Qu'est-ce qu'une rémunération complémentaire ?

La rémunération complémentaire désigne toute rémunération versée en plus du salaire mensuel ou horaire habituel d'un salarié, telle que les primes, les commissions, les heures supplémentaires, les indemnités de licenciement, les arriérés de salaire et les indemnités pour congés non pris. L'IRS la qualifie de « rémunération complémentaire » et lui applique des règles spécifiques en matière de retenue à la source.

Comment les compléments de salaire seront-ils imposés en 2026 ?

En 2026, les employeurs pourront prélever l'impôt fédéral sur le revenu applicable aux rémunérations complémentaires à un taux forfaitaire de 22 %, et devront prélever 37 % sur tout montant supérieur à 1 million de dollars versé à un même salarié au cours de l'année. Les rémunérations complémentaires sont également soumises aux cotisations de Sécurité sociale, à celles de Medicare et à la taxe FUTA.

Le taux supplémentaire de 22 % correspond-il à l'impôt que mon salarié paie effectivement ?

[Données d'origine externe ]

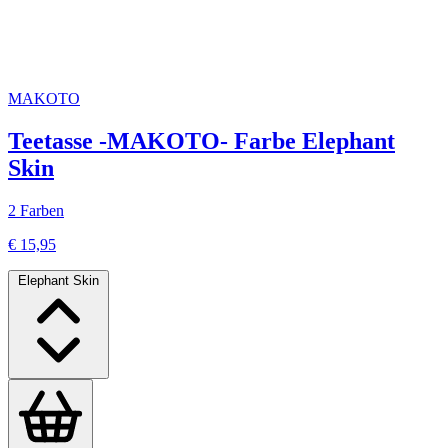
MAKOTO
Teetasse -MAKOTO- Farbe Elephant
Skin
2 Farben
€ 15,95
Elephant Skin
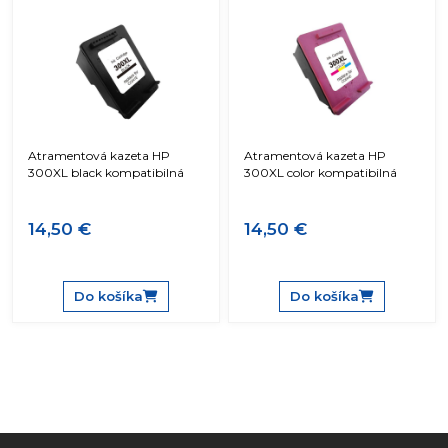
Atramentová kazeta HP
Atramentová kazeta HP
300XL black kompatibilná
300XL color kompatibilná
14,50 €
14,50 €
Do košíka
Do košíka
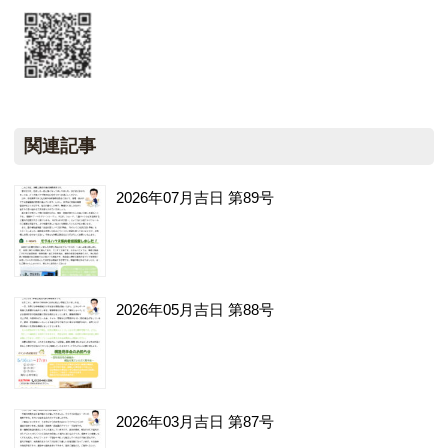
関連記事
2026年07月吉日 第89号
2026年05月吉日 第88号
2026年03月吉日 第87号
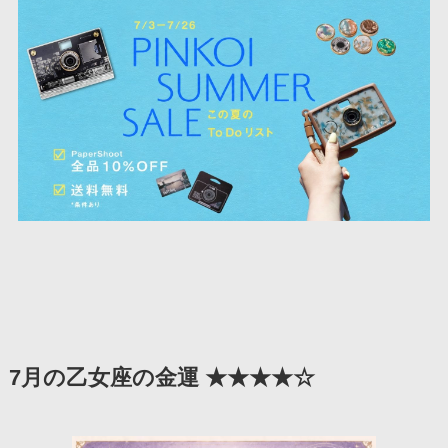
7月の乙女座の金運 ★★★★☆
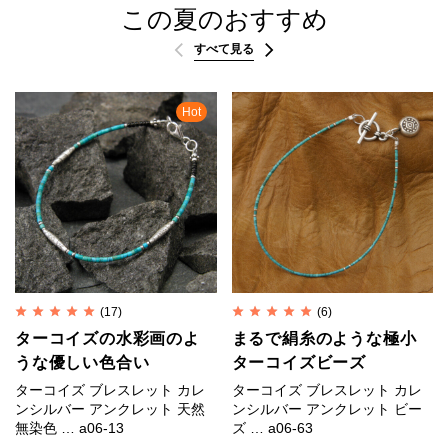
この夏のおすすめ
すべて見る
Hot
(17)
(6)
ターコイズの水彩画のよ
まるで絹糸のような極小
うな優しい色合い
ターコイズビーズ
ターコイズ ブレスレット カレ
ターコイズ ブレスレット カレ
ンシルバー アンクレット 天然
ンシルバー アンクレット ビー
無染色 … a06-13
ズ … a06-63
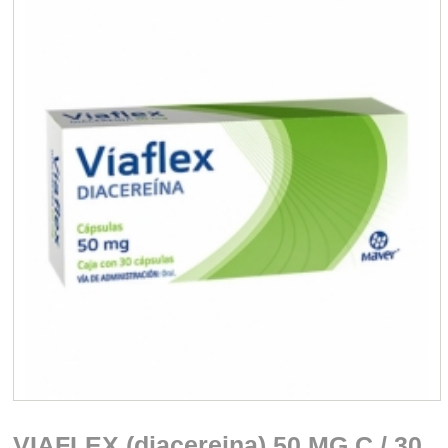
VIAFLEX (diacereina) 50 MG C / 30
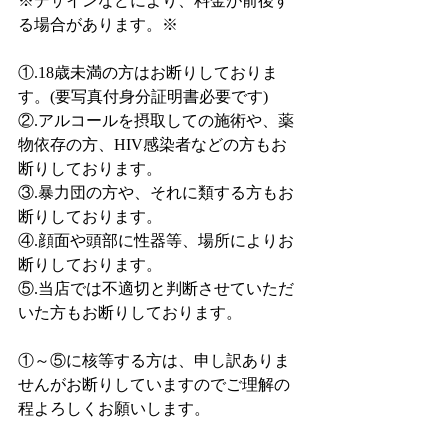
※デザインなどにより、料金が前後す
る場合があります。※
①.18歳未満の方はお断りしておりま
す。(要写真付身分証明書必要です)
②.アルコールを摂取しての施術や、薬
物依存の方、HIV感染者などの方もお
断りしております。
③.暴力団の方や、それに類する方もお
断りしております。
④.顔面や頭部に性器等、場所によりお
断りしております。
⑤.当店では不適切と判断させていただ
いた方もお断りしております。
①～⑤に核等する方は、申し訳ありま
せんがお断りしていますのでご理解の
程よろしくお願いします。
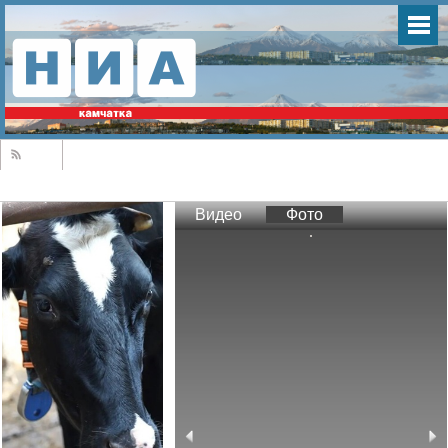
Видео
Фото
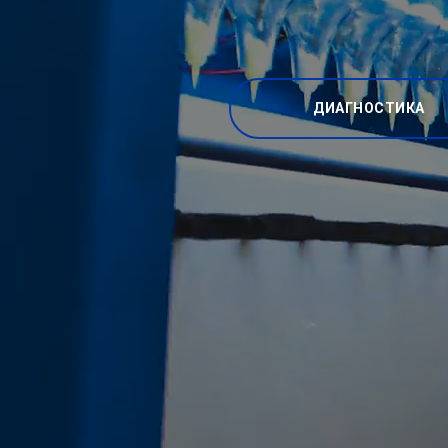
ДИАГНОСТИКА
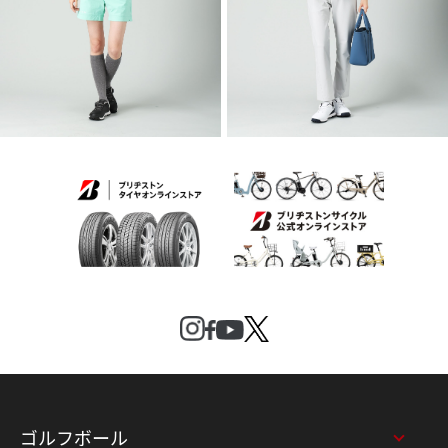
2026 SPRING & SUMMER WEAR
2026 SPRING & SUMMER WEAR
COLLECTION
COLLECTION
ゴルフボール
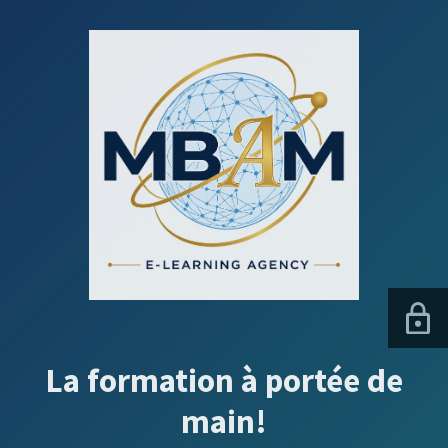
La formation à portée de
main!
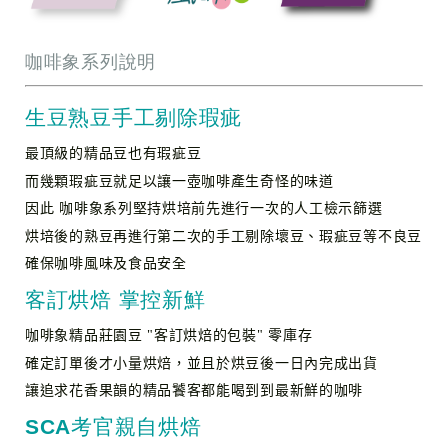
咖啡象系列說明
生豆熟豆手工剔除瑕疵
最頂級的精品豆也有瑕疵豆
而幾顆瑕疵豆就足以讓一壺咖啡產生奇怪的味道
因此 咖啡象系列堅持烘培前先進行一次的人工檢示篩選
烘培後的熟豆再進行第二次的手工剔除壞豆、瑕疵豆等不良豆
確保咖啡風味及食品安全
客訂烘焙 掌控新鮮
咖啡象精品莊園豆 "客訂烘焙的包裝" 零庫存
確定訂單後才小量烘焙，並且於烘豆後一日內完成出貨
讓追求花香果韻的精品饕客都能喝到到最新鮮的咖啡
SCA考官親自烘焙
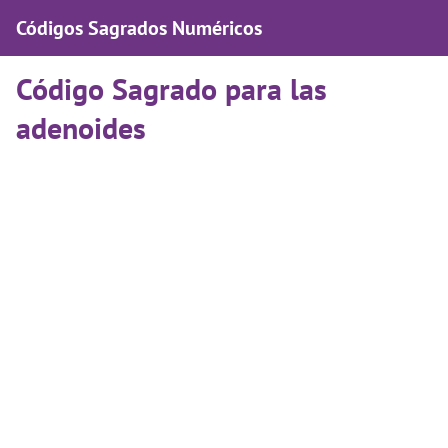
Códigos Sagrados Numéricos
Código Sagrado para las
adenoides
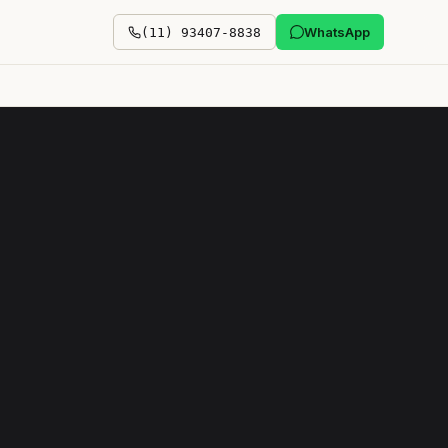
WhatsApp
(11) 93407-8838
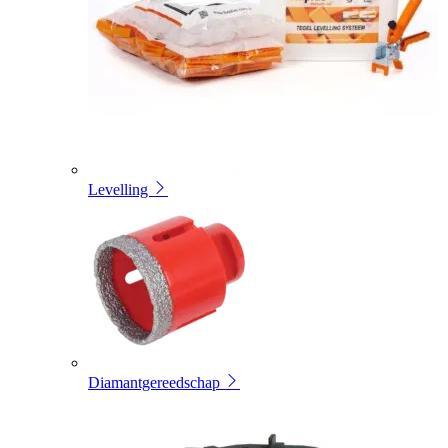
Levelling
Diamantgereedschap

Non. Ce taux de 22 % correspond au taux de retenue à la source et non au montant définitif de l'impôt dû. Les salariés effectuent un ajustement lors du dépôt de leur déclaration ; ainsi, les personnes à faibles revenus peuvent bénéficier d'un remboursement, tandis que celles dont les revenus sont plus élevés peuvent se voir réclamer un complément d'impôt.

Les primes sont-elles considérées comme une rémunération complémentaire ?

Oui, les primes constituent une rémunération complémentaire. Le fait qu'une prime soit discrétionnaire ou non a une incidence sur le calcul des heures supplémentaires : les primes et commissions non discrétionnaires doivent être incluses dans le taux de rémunération normal lors du calcul des heures supplémentaires, contrairement aux primes discrétionnaires.

L'indemnité de licenciement est-elle obligatoire en vertu de la loi ?

Non, la législation fédérale américaine n'impose pas le versement d'une indemnité de licenciement. Celle-ci est déterminée par la politique de l'employeur ou par un contrat de travail. Lorsqu'elle est versée, l'indemnité de licenciement est imposable et soumise à la retenue à la source de l'impôt sur le revenu, ainsi qu'aux cotisations de Sécurité sociale et de Medicare.

Les remboursements des frais de déménagement sont-ils imposables ?

Oui. Pour la quasi-totalité des salariés, les remboursements des frais de déménagement pris en charge par l'employeur constituent des rémunérations complémentaires imposables. La loi fiscale de 2025 a rendu définitive la suppression de l'exonération fiscale, ne prévoyant plus d'exception que pour les militaires en service actif et les membres des services de renseignement.

Les employeurs prélèvent-ils l'impôt sur le revenu de l'État sur les rémunérations complémentaires ?

En général, oui. La plupart des États qui appliquent un impôt sur le revenu ont leurs propres règles en matière de retenue à la source complémentaire : certains appliquent un taux forfaitaire d'État, d'autres utilisent les barèmes salariaux habituels, tandis que quelques États n'appliquent aucun impôt sur le revenu. Vérifiez le taux applicable dans chaque État où vos employés travaillent, en plus des règles fédérales.